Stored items

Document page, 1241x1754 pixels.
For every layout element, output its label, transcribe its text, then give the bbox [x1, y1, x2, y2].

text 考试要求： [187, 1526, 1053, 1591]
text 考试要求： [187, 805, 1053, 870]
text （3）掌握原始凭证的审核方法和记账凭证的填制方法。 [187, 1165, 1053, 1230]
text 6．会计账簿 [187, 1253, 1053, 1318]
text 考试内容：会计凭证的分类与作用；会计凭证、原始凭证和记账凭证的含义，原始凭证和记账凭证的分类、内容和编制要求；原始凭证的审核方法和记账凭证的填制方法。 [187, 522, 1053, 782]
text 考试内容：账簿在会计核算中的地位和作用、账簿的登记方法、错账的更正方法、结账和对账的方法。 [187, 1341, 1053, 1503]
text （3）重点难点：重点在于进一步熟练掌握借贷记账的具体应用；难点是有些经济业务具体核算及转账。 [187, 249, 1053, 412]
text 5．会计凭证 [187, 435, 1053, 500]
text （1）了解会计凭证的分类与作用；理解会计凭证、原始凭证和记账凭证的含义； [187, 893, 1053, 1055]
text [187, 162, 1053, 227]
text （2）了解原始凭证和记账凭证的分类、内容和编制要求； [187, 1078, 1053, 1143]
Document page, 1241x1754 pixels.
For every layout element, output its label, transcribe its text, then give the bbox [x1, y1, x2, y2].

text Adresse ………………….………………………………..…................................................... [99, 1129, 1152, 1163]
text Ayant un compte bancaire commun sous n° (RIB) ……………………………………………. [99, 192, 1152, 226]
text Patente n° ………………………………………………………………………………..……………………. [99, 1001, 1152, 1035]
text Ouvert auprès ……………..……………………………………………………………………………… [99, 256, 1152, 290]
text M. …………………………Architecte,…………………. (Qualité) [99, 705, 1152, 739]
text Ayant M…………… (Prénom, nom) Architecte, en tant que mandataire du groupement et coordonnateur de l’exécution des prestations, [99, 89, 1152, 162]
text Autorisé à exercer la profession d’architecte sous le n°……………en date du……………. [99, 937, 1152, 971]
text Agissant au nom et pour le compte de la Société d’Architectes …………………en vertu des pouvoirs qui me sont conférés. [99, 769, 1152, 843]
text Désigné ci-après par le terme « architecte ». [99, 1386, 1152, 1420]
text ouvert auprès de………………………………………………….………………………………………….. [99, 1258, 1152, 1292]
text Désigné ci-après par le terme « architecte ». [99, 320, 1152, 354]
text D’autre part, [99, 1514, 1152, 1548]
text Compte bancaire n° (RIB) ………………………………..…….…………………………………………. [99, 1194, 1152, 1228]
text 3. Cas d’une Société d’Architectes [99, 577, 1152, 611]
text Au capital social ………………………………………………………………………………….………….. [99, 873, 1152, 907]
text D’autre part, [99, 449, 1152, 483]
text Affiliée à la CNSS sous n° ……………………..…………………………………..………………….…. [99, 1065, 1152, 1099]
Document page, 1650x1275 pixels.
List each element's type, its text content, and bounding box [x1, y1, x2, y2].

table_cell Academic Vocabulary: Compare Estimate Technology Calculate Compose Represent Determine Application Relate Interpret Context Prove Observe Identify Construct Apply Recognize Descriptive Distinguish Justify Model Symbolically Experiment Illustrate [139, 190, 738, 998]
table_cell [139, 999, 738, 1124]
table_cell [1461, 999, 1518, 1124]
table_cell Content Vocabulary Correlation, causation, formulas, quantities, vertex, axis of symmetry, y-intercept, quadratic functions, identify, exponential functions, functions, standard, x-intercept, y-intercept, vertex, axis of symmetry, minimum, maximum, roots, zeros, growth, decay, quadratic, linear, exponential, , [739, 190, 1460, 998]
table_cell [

◆ WORK INSTRUCTIONS ◆
Recopy all of the records verbatim.

◆ EXERCISE RESPONSE ◆
Document page, 1241x1754 pixels.
For every layout element, output its label, transcribe its text, then give the bbox [x1, y1, x2, y2].

text 考试要求： [187, 1526, 1053, 1591]
text 考试要求： [187, 805, 1053, 870]
text （3）掌握原始凭证的审核方法和记账凭证的填制方法。 [187, 1165, 1053, 1230]
text 6．会计账簿 [187, 1253, 1053, 1318]
text 考试内容：会计凭证的分类与作用；会计凭证、原始凭证和记账凭证的含义，原始凭证和记账凭证的分类、内容和编制要求；原始凭证的审核方法和记账凭证的填制方法。 [187, 522, 1053, 782]
text 考试内容：账簿在会计核算中的地位和作用、账簿的登记方法、错账的更正方法、结账和对账的方法。 [187, 1341, 1053, 1503]
text （3）重点难点：重点在于进一步熟练掌握借贷记账的具体应用；难点是有些经济业务具体核算及转账。 [187, 249, 1053, 412]
text 5．会计凭证 [187, 435, 1053, 500]
text （1）了解会计凭证的分类与作用；理解会计凭证、原始凭证和记账凭证的含义； [187, 893, 1053, 1055]
text [187, 162, 1053, 227]
text （2）了解原始凭证和记账凭证的分类、内容和编制要求； [187, 1078, 1053, 1143]
Document page, 1241x1754 pixels.
For every layout element, output its label, transcribe its text, then give the bbox [x1, y1, x2, y2].

text Adresse ………………….………………………………..…................................................... [99, 1129, 1152, 1163]
text Ayant un compte bancaire commun sous n° (RIB) ……………………………………………. [99, 192, 1152, 226]
text Patente n° ………………………………………………………………………………..……………………. [99, 1001, 1152, 1035]
text Ouvert auprès ……………..……………………………………………………………………………… [99, 256, 1152, 290]
text M. …………………………Architecte,…………………. (Qualité) [99, 705, 1152, 739]
text Ayant M…………… (Prénom, nom) Architecte, en tant que mandataire du groupement et coordonnateur de l’exécution des prestations, [99, 89, 1152, 162]
text Autorisé à exercer la profession d’architecte sous le n°……………en date du……………. [99, 937, 1152, 971]
text Agissant au nom et pour le compte de la Société d’Architectes …………………en vertu des pouvoirs qui me sont conférés. [99, 769, 1152, 843]
text Désigné ci-après par le terme « architecte ». [99, 1386, 1152, 1420]
text ouvert auprès de………………………………………………….………………………………………….. [99, 1258, 1152, 1292]
text Désigné ci-après par le terme « architecte ». [99, 320, 1152, 354]
text D’autre part, [99, 1514, 1152, 1548]
text Compte bancaire n° (RIB) ………………………………..…….…………………………………………. [99, 1194, 1152, 1228]
text 3. Cas d’une Société d’Architectes [99, 577, 1152, 611]
text Au capital social ………………………………………………………………………………….………….. [99, 873, 1152, 907]
text D’autre part, [99, 449, 1152, 483]
text Affiliée à la CNSS sous n° ……………………..…………………………………..………………….…. [99, 1065, 1152, 1099]
Document page, 1650x1275 pixels.
List each element's type, its text content, and bounding box [x1, y1, x2, y2].

table_cell Academic Vocabulary: Compare Estimate Technology Calculate Compose Represent Determine Application Relate Interpret Context Prove Observe Identify Construct Apply Recognize Descriptive Distinguish Justify Model Symbolically Experiment Illustrate [139, 190, 738, 998]
table_cell [139, 999, 738, 1124]
table_cell [1461, 999, 1518, 1124]
table_cell Content Vocabulary Correlation, causation, formulas, quantities, vertex, axis of symmetry, y-intercept, quadratic functions, identify, exponential functions, functions, standard, x-intercept, y-intercept, vertex, axis of symmetry, minimum, maximum, roots, zeros, growth, decay, quadratic, linear, exponential, , [739, 190, 1460, 998]
table_cell [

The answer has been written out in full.